Task to carry out. Print the lines of the listing below word for word, starting with the line containing "TOE RAGS: median" and ending with the line containing "GREEN WIZARDS: median", both included.
[Supplied information — start]
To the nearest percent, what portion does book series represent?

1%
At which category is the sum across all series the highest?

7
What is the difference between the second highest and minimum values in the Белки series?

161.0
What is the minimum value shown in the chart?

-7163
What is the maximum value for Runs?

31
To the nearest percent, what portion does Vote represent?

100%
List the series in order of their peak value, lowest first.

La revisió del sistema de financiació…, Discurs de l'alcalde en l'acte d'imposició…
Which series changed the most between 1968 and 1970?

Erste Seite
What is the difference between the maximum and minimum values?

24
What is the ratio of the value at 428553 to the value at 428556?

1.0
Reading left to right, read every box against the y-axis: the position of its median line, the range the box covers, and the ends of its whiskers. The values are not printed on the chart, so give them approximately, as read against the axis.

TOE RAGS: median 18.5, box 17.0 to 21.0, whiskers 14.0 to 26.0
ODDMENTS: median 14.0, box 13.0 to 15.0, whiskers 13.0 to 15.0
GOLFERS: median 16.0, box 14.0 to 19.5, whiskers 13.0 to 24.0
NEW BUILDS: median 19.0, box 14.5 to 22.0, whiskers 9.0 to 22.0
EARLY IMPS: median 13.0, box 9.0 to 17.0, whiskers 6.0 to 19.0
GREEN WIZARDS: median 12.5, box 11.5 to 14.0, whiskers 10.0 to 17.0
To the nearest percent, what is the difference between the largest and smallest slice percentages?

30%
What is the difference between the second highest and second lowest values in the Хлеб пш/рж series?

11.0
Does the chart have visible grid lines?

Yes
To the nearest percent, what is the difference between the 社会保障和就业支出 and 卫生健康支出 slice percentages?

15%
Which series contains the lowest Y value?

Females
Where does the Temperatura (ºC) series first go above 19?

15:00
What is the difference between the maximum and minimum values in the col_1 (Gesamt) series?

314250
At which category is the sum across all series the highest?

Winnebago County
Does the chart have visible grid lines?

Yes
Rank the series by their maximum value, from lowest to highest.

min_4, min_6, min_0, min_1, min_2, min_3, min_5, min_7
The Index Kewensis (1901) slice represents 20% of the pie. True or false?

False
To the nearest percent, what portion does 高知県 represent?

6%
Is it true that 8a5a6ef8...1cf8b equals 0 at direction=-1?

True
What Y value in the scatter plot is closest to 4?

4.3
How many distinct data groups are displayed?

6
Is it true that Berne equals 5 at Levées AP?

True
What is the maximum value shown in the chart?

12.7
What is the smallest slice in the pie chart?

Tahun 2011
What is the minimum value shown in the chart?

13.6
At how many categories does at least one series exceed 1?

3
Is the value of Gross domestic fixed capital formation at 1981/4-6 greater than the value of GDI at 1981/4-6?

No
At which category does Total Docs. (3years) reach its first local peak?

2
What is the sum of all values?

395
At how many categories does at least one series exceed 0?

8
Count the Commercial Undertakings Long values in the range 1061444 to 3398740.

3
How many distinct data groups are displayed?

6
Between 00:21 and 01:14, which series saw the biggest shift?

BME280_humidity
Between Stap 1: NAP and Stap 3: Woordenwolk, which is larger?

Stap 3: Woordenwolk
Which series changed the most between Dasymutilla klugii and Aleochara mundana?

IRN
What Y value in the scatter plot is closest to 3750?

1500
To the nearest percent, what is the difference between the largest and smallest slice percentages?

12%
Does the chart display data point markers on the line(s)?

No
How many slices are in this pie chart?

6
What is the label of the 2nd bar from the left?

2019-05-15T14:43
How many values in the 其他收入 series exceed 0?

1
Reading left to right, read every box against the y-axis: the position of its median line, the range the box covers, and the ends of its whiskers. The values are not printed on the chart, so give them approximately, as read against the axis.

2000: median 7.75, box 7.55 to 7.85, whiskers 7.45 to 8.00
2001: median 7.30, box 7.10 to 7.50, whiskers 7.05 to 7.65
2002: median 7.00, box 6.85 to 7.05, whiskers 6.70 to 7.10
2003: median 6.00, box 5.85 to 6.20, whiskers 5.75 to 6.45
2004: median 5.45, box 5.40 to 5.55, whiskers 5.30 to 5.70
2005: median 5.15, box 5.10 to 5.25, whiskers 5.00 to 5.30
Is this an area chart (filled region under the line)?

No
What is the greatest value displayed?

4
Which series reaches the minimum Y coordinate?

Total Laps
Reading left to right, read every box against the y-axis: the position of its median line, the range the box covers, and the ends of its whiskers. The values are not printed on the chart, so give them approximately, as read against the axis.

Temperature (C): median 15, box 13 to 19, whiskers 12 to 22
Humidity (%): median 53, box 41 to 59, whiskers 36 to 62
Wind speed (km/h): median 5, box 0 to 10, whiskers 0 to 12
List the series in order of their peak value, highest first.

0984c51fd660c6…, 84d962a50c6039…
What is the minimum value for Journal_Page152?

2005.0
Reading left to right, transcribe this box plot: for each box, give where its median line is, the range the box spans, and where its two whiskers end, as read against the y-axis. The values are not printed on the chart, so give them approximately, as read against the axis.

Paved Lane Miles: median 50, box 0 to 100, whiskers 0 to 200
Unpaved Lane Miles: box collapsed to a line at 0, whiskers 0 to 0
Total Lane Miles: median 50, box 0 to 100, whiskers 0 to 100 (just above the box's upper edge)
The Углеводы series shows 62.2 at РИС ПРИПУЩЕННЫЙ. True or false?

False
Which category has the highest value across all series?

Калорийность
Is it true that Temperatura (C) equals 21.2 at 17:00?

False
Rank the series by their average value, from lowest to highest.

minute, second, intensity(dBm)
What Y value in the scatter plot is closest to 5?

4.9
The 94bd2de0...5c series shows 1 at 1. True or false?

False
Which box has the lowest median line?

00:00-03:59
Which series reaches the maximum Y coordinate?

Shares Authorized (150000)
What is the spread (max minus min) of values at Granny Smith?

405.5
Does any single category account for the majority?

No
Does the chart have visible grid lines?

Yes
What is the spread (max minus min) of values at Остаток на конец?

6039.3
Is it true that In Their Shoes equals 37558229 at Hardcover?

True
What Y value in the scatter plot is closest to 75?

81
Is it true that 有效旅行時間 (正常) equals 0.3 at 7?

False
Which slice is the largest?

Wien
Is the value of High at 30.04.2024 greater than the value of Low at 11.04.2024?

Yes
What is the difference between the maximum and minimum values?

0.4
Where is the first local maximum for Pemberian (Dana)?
[Supplied information — finish]
Reply to the exercise.
TOE RAGS: median 18.5, box 17.0 to 21.0, whiskers 14.0 to 26.0
ODDMENTS: median 14.0, box 13.0 to 15.0, whiskers 13.0 to 15.0
GOLFERS: median 16.0, box 14.0 to 19.5, whiskers 13.0 to 24.0
NEW BUILDS: median 19.0, box 14.5 to 22.0, whiskers 9.0 to 22.0
EARLY IMPS: median 13.0, box 9.0 to 17.0, whiskers 6.0 to 19.0
GREEN WIZARDS: median 12.5, box 11.5 to 14.0, whiskers 10.0 to 17.0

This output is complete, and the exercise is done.